One of the universal truths of commercial real estate is that the rent a property commands is closely tied to determining its value – far more so than with residential property. So, whether you’re planning to buy, sell or lease, examining data on the movement of asking prices for commercial rents is one of the most accurate ways to understand the property market – and therefore decide the best course of action.
Sure, listen to expert opinions; they are worth noting as any voice of experience is valuable. But the full, true picture will only become clear if these expert opinions can be sifted through a filter of solid data. Furthermore, such data needs to accurately gauge the entire market to be genuinely useful, as most published analysis and information about commercial property pertains solely to the highly visible “prime” real estate and ignores small to medium sized sectors. Often, this provides buyers, vendors and lessees who need it most with a distorted view of the overall market.

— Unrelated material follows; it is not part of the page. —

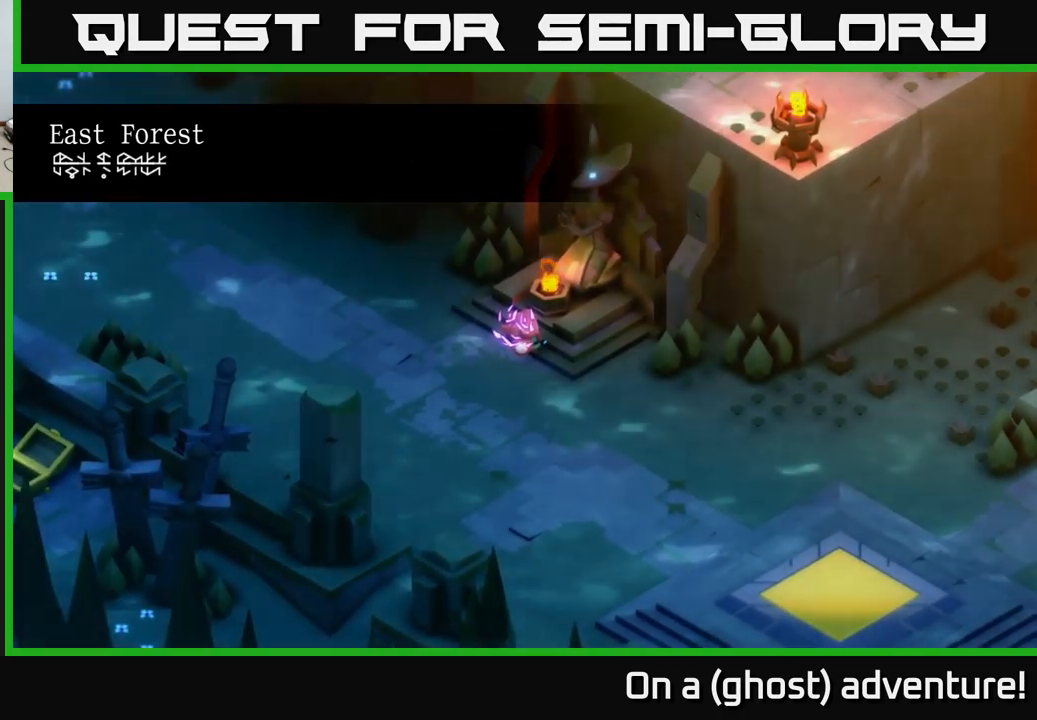
{"buttons": [], "left_stick": "center", "right_stick": "center", "events": []}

This widespread potential for misinformation was the impetus behind Australia’s leading independent website Commercial Property Guide’s developing the Asking Price Index. We believed there was a gap in the market for providing anyone seeking information in the commercial property sphere with the most balanced and accurate market picture possible. The Asking Price Index examines the small and medium size market each week to create an up-to-date and therefore most optimal indication of conditions as it tracks movement of rents across the board. The index is an excellent tool with which to gauge a commercial agents’ response to market conditions.

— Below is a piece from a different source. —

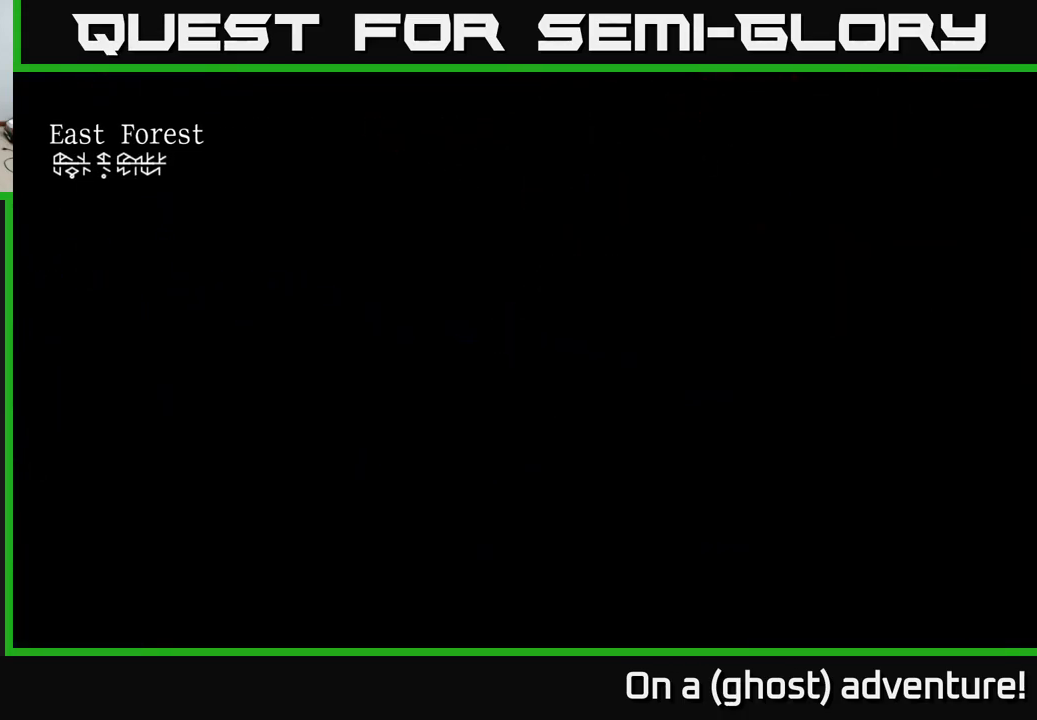
{"buttons": [], "left_stick": "center", "right_stick": "center", "events": []}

Here’s a glimpse at what’s happening—and why—in the Australian commercial real estate market from the perspective of asking price for rents as indicated in the most recent Commercial Property Guide Asking Price Index.
National Market Overview
The Australian market is made up of a relatively small number of significant markets. The three major markets of Melbourne, Sydney and Brisbane account for the lion’s share of the national commercial real estate industry.
These days there is no shortage of events influencing commercial real estate sentiment. Furthermore, not always do the three big metropolitan markets act in unison, mainly because they are reacting daily and in real-time to local events as well as those on a national and international scale.
Most recently, there were two full years between highs in commercial real estate, the national asking rent increases peaking in early 2017 and then trending down until this year in May when they started rising consistently. This upward movement is being driven by rising business confidence and limited commercial property supply in some leasing markets.
Sydney experienced several peaks and troughs in the past few years. These cycles have been about 10 to 14 months from peak to peak. While Sydney’s commercial real estate rent increases sailed through previous national elections unfazed, the past election was different: Sydney office rents dropped prior due to uncertainty surrounding the political landscape but have risen since the election was done and dusted. As Sydney commercial lease increases are driven by improving business confidence, Asking Price Index data shows rent rises reliably anticipating the business confidence survey a month ahead of the survey results being published.
Melbourne and Brisbane are not synchronised with Sydney. Melbourne rent increases were in a slow and graceful decline a few years ago. However, there has been an upswing in lease prices since the middle of 2018. In contrast, Brisbane rents have managed increases of only one per cent every three months at best. Business confidence in both Melbourne and especially Brisbane is lower than Sydney. Hence the lower commercial real estate lease increases outside of Sydney.
Office, Retail and Industrial
Office asking rent increases have been in what stockbrokers would call a “trading range” for many years, starting in January 2017 with a slow declining peak in each of the last three successive cycles. The Asking Price Index however shows signs of rents breaking out of the trading range.
This trend can be attributed to employment growth for office workers in the finance and service industries driving up rents for the limited supply of office space. Capital city fringe areas also have an excess of demand which is leading to rent increases.
Retail rents present a far more interesting picture. The retail market was going down for quite some time, but, despite gloomy media forecasts, retail rents rose consistently from July 2018 until August 2019. However, the last couple of months have seen almost zero rent increases. By comparison, the industrial property market has travelled well for a good five years with reasonably stable rent growth, while industrial rents doing anything as they went on a rollercoaster ride of wild fluctuations particularly in the past 12 months.
Uncertainty in the outlook for both retail and industrial is triggering these patterns: retail confidence remains low and so do retail rent increases, while in the industrial sector confidence has continued to swing during the year. The uncertainty has further been triggered by a range of unique global and local factors that have caused rents to rise for some months only to be discounted as confidence evaporates.
Commercial real estate properties are valued on forecasts of future revenue they will generate. Changes in rent change not only affect a tenant’s hip pocket, but also the value of the landlord’s asset.
Using the week-by-week information contained in the Commercial Property Guide’s Asking Price Index is one of the most efficient ways to receive the up-to-date information required for timely, solid, unfiltered insights.
At the end of the day, data derived from accurate, comprehensive measurements is a critical and priceless tool to aid decisions that ultimately affect your future financial prosperity.